_EXPLORE THE MATERIAL_
(a) Answer these questions from the article on Scott Haltzman's book, one answer per line:
(i) Which secret is listed fourth?
(ii) What publisher and year are given for Haltzman's book?
(iii) What does Haltzman say men remember, where women remember events and emotions?
(b) Write the next part of the article on Scott Haltzman's book, picking up after its final sentence.

_EXCERPTED PASSAGE_
Review of Book by Scott Haltzman
 
SUMMARY OF THIS ARTICLE
 
Today's Tip is all about becoming a happily married man. Here are the 8 secrets that are explained below.

1. Make Marriage Like Your Job.
2. Know Your Wife.
3. Be Home Now.
4. Expect Conflict; Deal With It.
5. Learn to Listen.
6. Aim to Please.
7. Understand the Truth About Sex.
8. Introduce yourself.
 
Jim Stephens
The Secrets of Happily Married Men

Taken from an article in the Washington Post 

Scott Haltzman, a psychiatrist and Brown University professor, has been studying marriages good and bad for a long time, both in his clinical work and via his Web site, www.secretsofmarriedmen.com/ .
 
His book, "The Secrets of Happily Married Men: Eight Ways to Win Your Wife's Heart Forever " (Jossey-Bass, 2006), collects what he says are the guy behaviors that lead to happy marriage. As his Web site says, he's "out to save marriages, one husband at a time."

Haltzman believes conventional marital therapy often tries to make men more like women -- you know, getting in touch with their feelings, talking about their feelings, feeling their wives' feelings, etc. But this approach is doomed to failure, he says, largely because men and women are equipped with such different hardware from the neck up.

While accounting for the many exceptions, Haltzman says that due to differences in brain structure and chemistry, men are inclined to cull the savannah for food; women maintain the cave. Women communicate; men fix. Women remember events and emotions; men remember the dimensions of the deck. Men are from cerebral cortex, women are from amygdala, so to speak.

_DATA EXTRACTS_
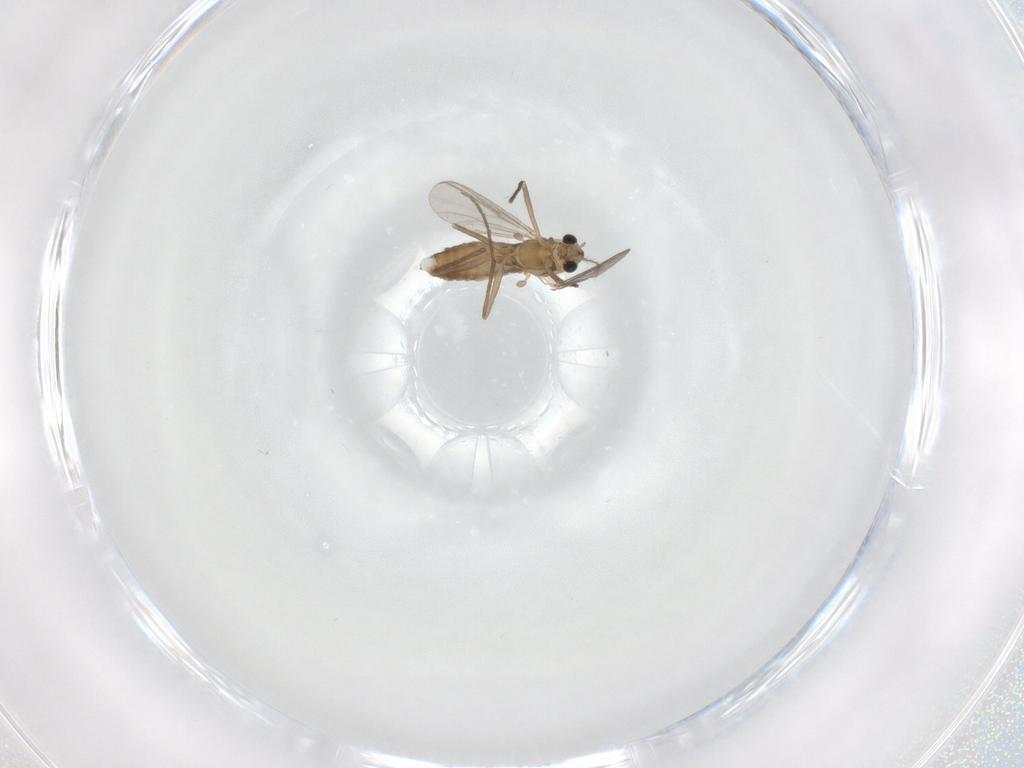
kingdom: Animalia
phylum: Arthropoda
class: Insecta
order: Diptera
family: Chironomidae
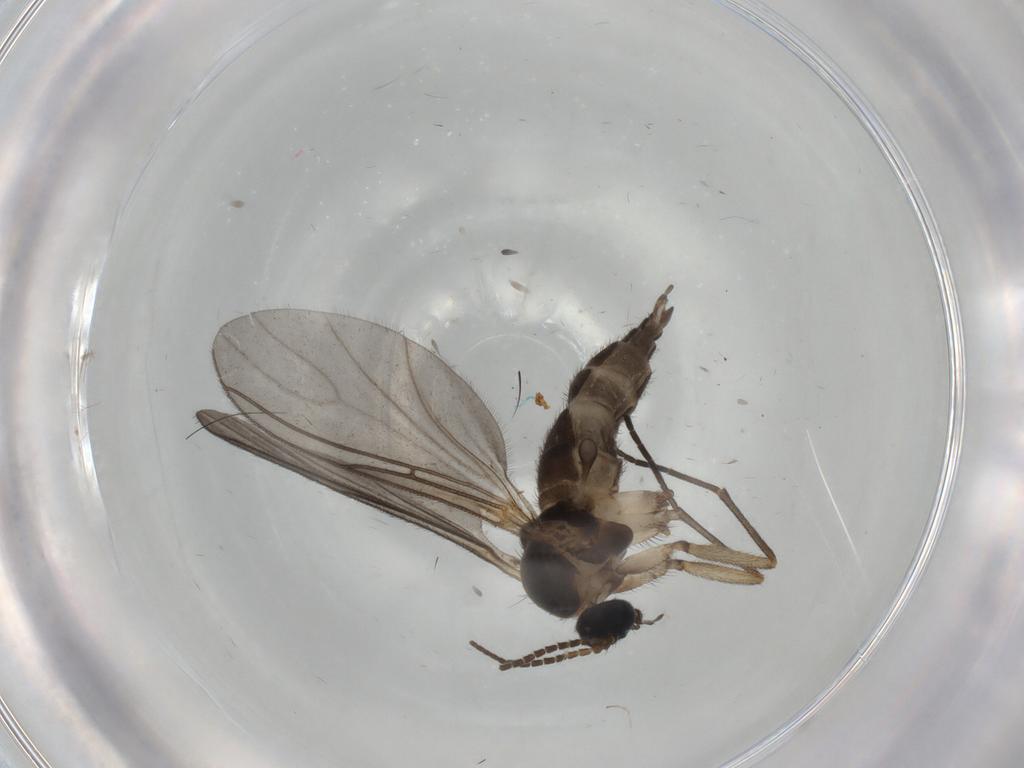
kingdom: Animalia
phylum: Arthropoda
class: Insecta
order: Diptera
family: Sciaridae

_EXERCISE RESPONSES_
(a)
(i) Expect Conflict; Deal With It.
(ii) Jossey-Bass, 2006
(iii) The dimensions of the deck

(b)
So, if a guy doesn't have the right tools to cope with conventional marriage counseling -- yet wants a good marriage -- what can he do?

He should use the male habits and male skills that serve him well at work, at play, in competition, in the field and in other venues where he thrives. View marriage as your most important task, pursue success in marriage as you would anything else that matters. It's a lot more pleasant, and the payoffs far greater, to live with a woman who is satisfied, secure and feeling loved compared to one who is none of the above. Make this your job, he says.

Here are the eight guy "secrets" Haltzman shares.

1. Make Marriage Your Job.

Premise: Guys have skills and habits developed at work that can be successfully applied to marriage.

Details: Here's Haltzman's job description: Love, honor and respect her; be sexually and emotionally faithful; listen without being judgmental; support her ambitions; try to understand how she is different emotionally; be honest at all times and keep promises; share in child care and domestic work; be as attentive, fun-loving and adoring as you were during courtship; and be affectionate.

2. Know Your Wife.

Premise: You think you know your wife, but you haven't really been paying attention. Do your research.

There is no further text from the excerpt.